Torch::cuda::is_available() returns false

I have built PyTorch v1.4.0 locally and I am trying the C++ frontend.

I am seeing that the CPP API - torch::cuda::is_available() returns false.
With the following snippet:

#include <torch/torch.h>

int main() 
{
    torch::Tensor a = torch::ones({ 2, 2 }, torch::requires_grad());
    torch::Tensor b = torch::randn({ 2, 2 });
    a.to(torch::kCUDA);    
    b.to(torch::kCUDA);   
    auto c = a + b;
}

I saw the complaint:
what(): CUDA error: CUDA driver version is insufficient for CUDA runtime version

However in python I don’t see any such issue:

>>> torch.cuda.is_available()
True
>>> a = torch.tensor([1., 2.], device="cuda")
>>> a
tensor([1., 2.], device='cuda:0')

----

> _Activity_
Continue the forum post above about torch::cuda::is_available() returning false in the C++ frontend, starting right after its last line.

[Collected data]
----

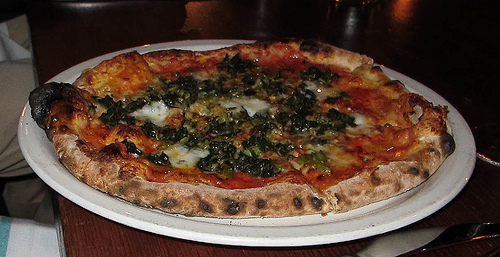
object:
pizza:
[25, 38, 460, 223]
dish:
[14, 34, 482, 253]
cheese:
[217, 91, 270, 119]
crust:
[24, 74, 93, 144]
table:
[17, 0, 498, 257]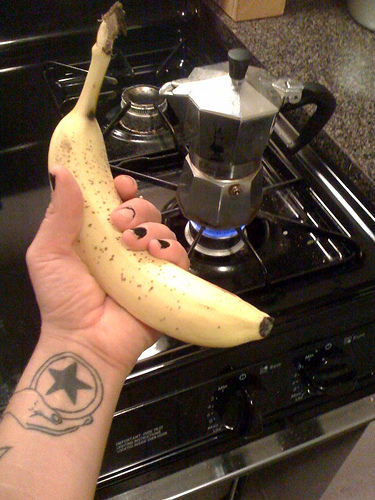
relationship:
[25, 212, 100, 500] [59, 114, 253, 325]
hand holding bannana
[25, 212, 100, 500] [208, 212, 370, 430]
hand near stove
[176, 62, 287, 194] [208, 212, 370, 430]
pot on stove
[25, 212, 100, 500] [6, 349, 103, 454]
hand has tattoo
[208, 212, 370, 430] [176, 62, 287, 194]
stove has pot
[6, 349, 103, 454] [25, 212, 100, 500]
tattoo on hand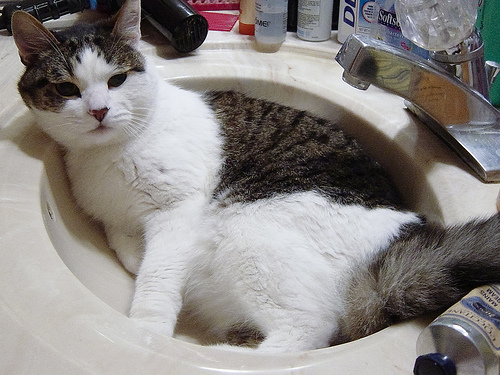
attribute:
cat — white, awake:
[8, 7, 388, 241]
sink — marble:
[37, 124, 416, 244]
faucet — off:
[332, 12, 498, 172]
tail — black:
[431, 211, 497, 283]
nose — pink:
[90, 107, 109, 121]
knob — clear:
[425, 28, 490, 64]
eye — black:
[106, 70, 127, 90]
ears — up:
[110, 5, 148, 41]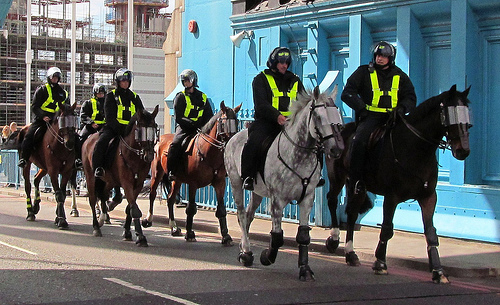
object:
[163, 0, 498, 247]
building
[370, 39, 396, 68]
helmet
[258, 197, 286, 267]
leg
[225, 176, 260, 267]
leg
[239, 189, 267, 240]
leg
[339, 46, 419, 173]
policeman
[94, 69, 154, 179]
policeman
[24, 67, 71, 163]
policeman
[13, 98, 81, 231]
horse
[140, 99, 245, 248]
horse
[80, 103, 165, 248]
horse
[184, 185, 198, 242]
leg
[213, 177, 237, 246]
leg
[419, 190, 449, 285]
leg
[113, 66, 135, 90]
helmet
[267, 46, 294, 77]
helmet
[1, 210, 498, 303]
shadow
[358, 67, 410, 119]
safety vest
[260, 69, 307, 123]
safety vest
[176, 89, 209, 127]
safety vest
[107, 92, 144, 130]
safety vest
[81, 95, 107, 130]
safety vest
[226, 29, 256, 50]
speaker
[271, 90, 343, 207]
harness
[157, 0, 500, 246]
wall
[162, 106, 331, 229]
gate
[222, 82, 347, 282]
horse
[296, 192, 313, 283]
leg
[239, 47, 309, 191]
man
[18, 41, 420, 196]
street patrol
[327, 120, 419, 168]
horseback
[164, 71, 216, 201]
man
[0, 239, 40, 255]
lane separator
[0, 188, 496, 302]
road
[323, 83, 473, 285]
horse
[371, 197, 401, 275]
leg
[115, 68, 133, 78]
shield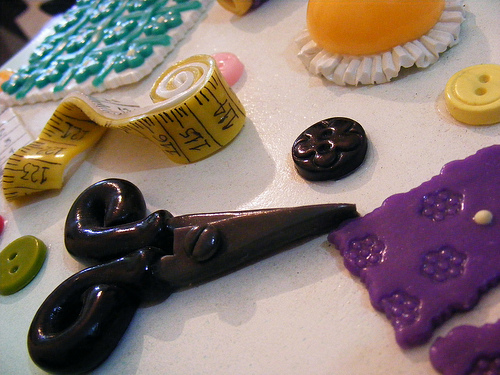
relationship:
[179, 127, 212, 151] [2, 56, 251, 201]
number on measuring tape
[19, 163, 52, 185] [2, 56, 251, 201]
number on measuring tape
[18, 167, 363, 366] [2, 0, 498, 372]
scissor on cake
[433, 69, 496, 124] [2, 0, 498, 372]
button on cake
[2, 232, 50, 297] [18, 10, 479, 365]
button on cake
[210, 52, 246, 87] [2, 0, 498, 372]
button on cake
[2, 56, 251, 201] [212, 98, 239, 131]
measuring tape has black letters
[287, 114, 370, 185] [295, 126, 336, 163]
circle with flower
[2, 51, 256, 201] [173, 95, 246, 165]
measuring tape with numbers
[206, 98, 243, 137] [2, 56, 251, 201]
number on measuring tape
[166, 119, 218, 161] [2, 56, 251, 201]
number on measuring tape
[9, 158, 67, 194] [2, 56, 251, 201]
number on measuring tape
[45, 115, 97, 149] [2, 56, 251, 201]
number on measuring tape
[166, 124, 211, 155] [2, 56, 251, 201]
number on measuring tape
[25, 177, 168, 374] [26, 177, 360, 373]
handle of scissors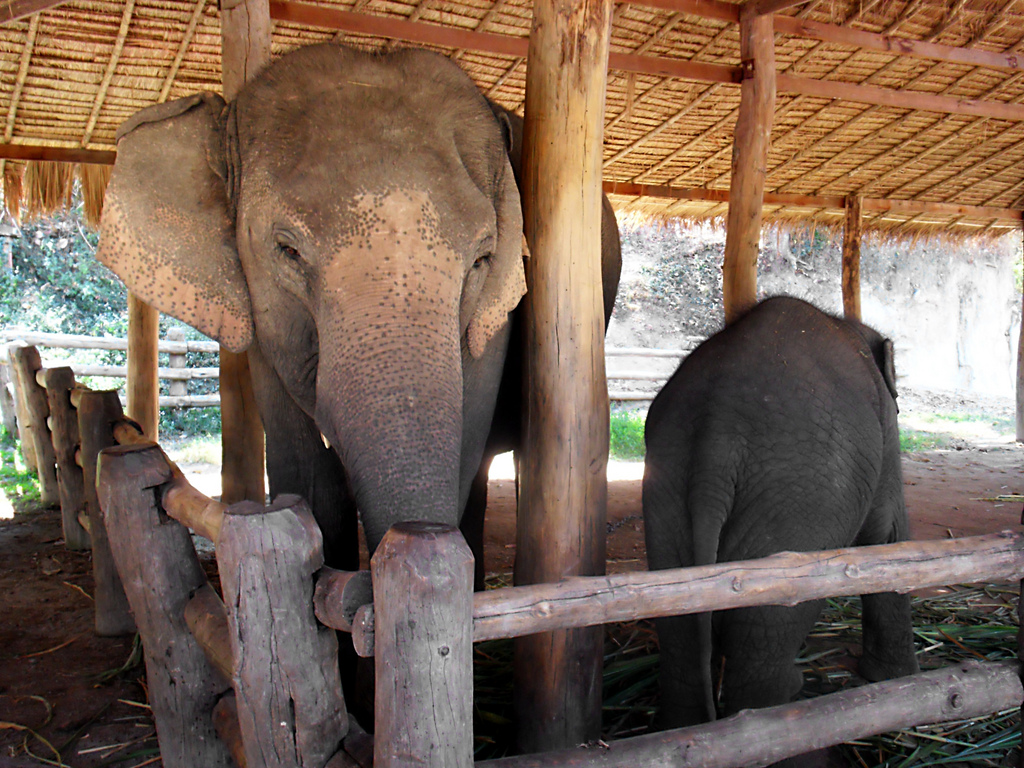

----

> _Output of the exercise_
What could be wrong here?

When you try torch::cuda::is_available() return false?
right?

Try modifying it like the code below.

    torch::Tensor a = torch::ones({ 2, 2 }, torch::requires_grad());
    torch::Tensor b = torch::randn({ 2, 2 });
    a = a.to(torch::kCUDA);    
    b = b.to(torch::kCUDA); 

Also check your system.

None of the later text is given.